Wednesday, August 31, 2011

Film Review: Kill List (2011)


Jay (Neil Maskell) and Gal (Michael Smiley) are a pair of former soldiers turned hitmen who are hired by a mysterious group to take out people whose names appear on the eponymous list. Whilst the job starts out as fairly normal, things become increasingly sinister as ominous threats start showing up at Jay's house, suggesting this his wife Shel (MyAnna Buring) and son Sam (Harry Simpson) might be in danger if he continues on the path that he is treading.

To say much more about the plot of Kill List, the second feature from director Ben Wheatley, would be to ruin the fun of it. Like any good horror film, a lot of its best moments would be rendered tame if described out of context, without the great sound design or queasy sense of unease that permeates the film. Kill List is best understood by being experienced, rather than by picking over its best moments.

Then again, Kill List isn't the sort of horror film that has easily described money shots. There aren't that many identifiable setpieces designed purely to shock or terrify the audience - with the possible exceptions of several nocturnal excursions and a nauseatingly brutal scene involving a hammer - since the power of the film comes from an ever growing sense of dread that starts as a quiet, gnawing menace and ratchets up as the film progresses. It feels less like a film influenced by other horror films than one inspired by the works of Harold Pinter, particularly 'The Dumb Waiter', with its plot about two hitmen discussing the nature of their work and details of a specific job that they don't understand, and 'The Birthday Party', with its air of threat and menace surrounding a man who doesn't quite grasp why he is being threatened in the first place.

Much of the reason why Kill List is so scary is how unpredictable it is. The editing of the film is very choppy, with scenes that don't have conventional rhythms to them, that either start or end abruptly, or which go on for longer than you would expect. It's hard to tell what kind of scene you're going to get at any moment, and the inclusion of the aforementioned hammer scene very early on in the film removes the safety net by making you uneasy about the intentions of the film-makers. There's something slightly dangerous about Kill List, a quality only found in films like the original Japanese Ring or the original Texas Chainsaw Massacre.

Adding to the disorientating nature of the film is just how funny it is. Ben Wheatley's background is in television comedy, and the script has lots of very funny little asides and quips thrown in to even the bleakest moments of death and mayhem. It's a major boon to the film that there is a natural chemistry between Maskell and Smiley that is irresistible, and you could easily take the scenes of them shooting the breeze out of the film and have them as their own funny, Withnail & I-style road trip comedy.

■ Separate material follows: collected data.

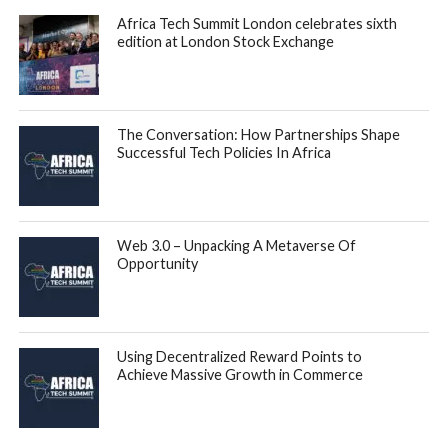
payments to vendors, manufacturers and suppliers, with
instant payments enabling them to transact in larger
quantities.
For finance teams, Duplo’s end-to-end solution automates
the back office processes of generating and processing
invoices, receiving and approving bills, collecting and
disbursing funds, and completing account reconciliation.
Duplo works seamlessly with all major accounting and ERP
platforms such as Microsoft Dynamics, SAP, QuickBooks
and Sage, and payments processed through Duplo are
automatically synced with these platforms in real-time.
With Duplo, businesses can cut time spent on admin tasks
such as account reconciliation by up to 50 percent and
reduce payment-related costs by up to 85 percent. In the
last 3 months, the company has increased the number of
businesses on its platform by 1000%. Total Payment
Volume has also increased by 4200% in the last 5 months.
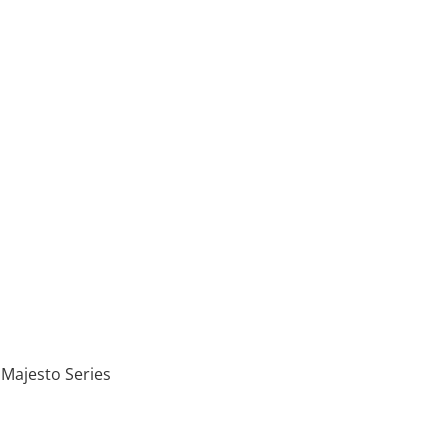
 Majesto Series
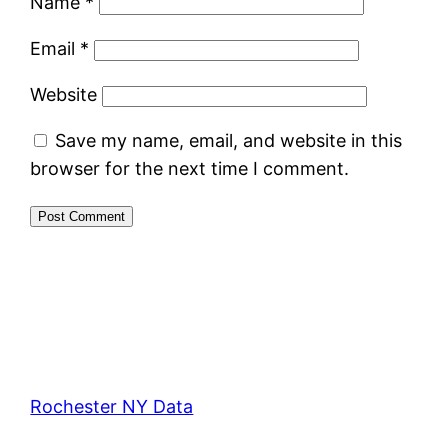
Name
*
Email
*
Website
Save my name, email, and website in this
browser for the next time I comment.
Rochester NY Data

These scenes largely act as ways of relieving the tension, which is pretty much constant, but in doing so they just make the film more volatile. Very early on in the story there is a dinner party attended by Jay, Shel, Gal and Gal's date Fiona (Emma Fryer) which veers suddenly and jarringly from funny and lighthearted to uncomfortable and threatening on multiple occasions. As well as being a very well executed scene, even if it does feel like it's been dropped in from Nil By Mouth, it plants the thought in the audiences' mind that this film can switch from fun to frightening in a heartbeat, so even the moments of levity are tinged with foreboding.

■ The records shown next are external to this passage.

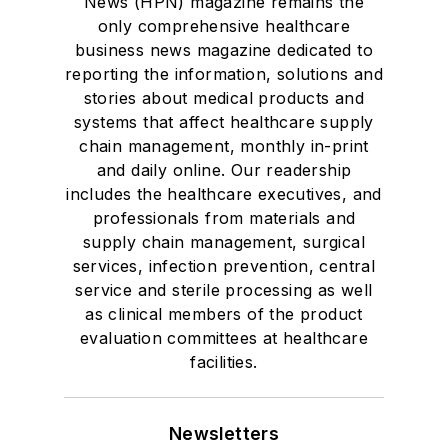
News (HPN) magazine remains the
only comprehensive healthcare
business news magazine dedicated to
reporting the information, solutions and
stories about medical products and
systems that affect healthcare supply
chain management, monthly in-print
and daily online. Our readership
includes the healthcare executives, and
professionals from materials and
supply chain management, surgical
services, infection prevention, central
service and sterile processing as well
as clinical members of the product
evaluation committees at healthcare
facilities.
Newsletters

For all its good points, there is a real problem with Kill List, and unfortunately it's a problem that arises from the film's greatest strength; it's ambiguity. For the first two-thirds of the film, there is little sense of why Jay and Gal are on their mission, who they are working for, or who it is that they are killing. All we know of their victims are their professions, which are displayed in massive stark white letters (The Priest, The Librarian etc.) as jarring chapter headings. The lack of any clear definition gives the film a vaguely absurdist air, again, like the work of Pinter or Samuel Beckett. We don't really know what is going on or where the film is heading, and that uncertainty is terrifying.

In its third act, Kill List introduces an explanation, and once it does it loses a lot of its power. It still manages to get a few good shocks in along the way, but by resolving the mystery of the film, albeit in a way which is, in keeping with the rest of the film, pretty oblique, it detracts from what has gone before. It wasn't enough to ruin the film for me, because I still had a very good time watching the film up until that point, but my interest waned considerably once explanation was offered, and once it became apparent that explanation was pretty uninteresting. That doesn't mean that I didn't spend the first two-thirds of the film on edge, though.

Despite that glaring problem, Kill List is a superior genre offering. Suspenseful, brutal, funny and unnerving, it's a film that actively resists the idea of being an easy watch. It's one of the most genuinely unsettling films I've seen in a while, even if it ultimately fails to deliver a destination worthy of the journey.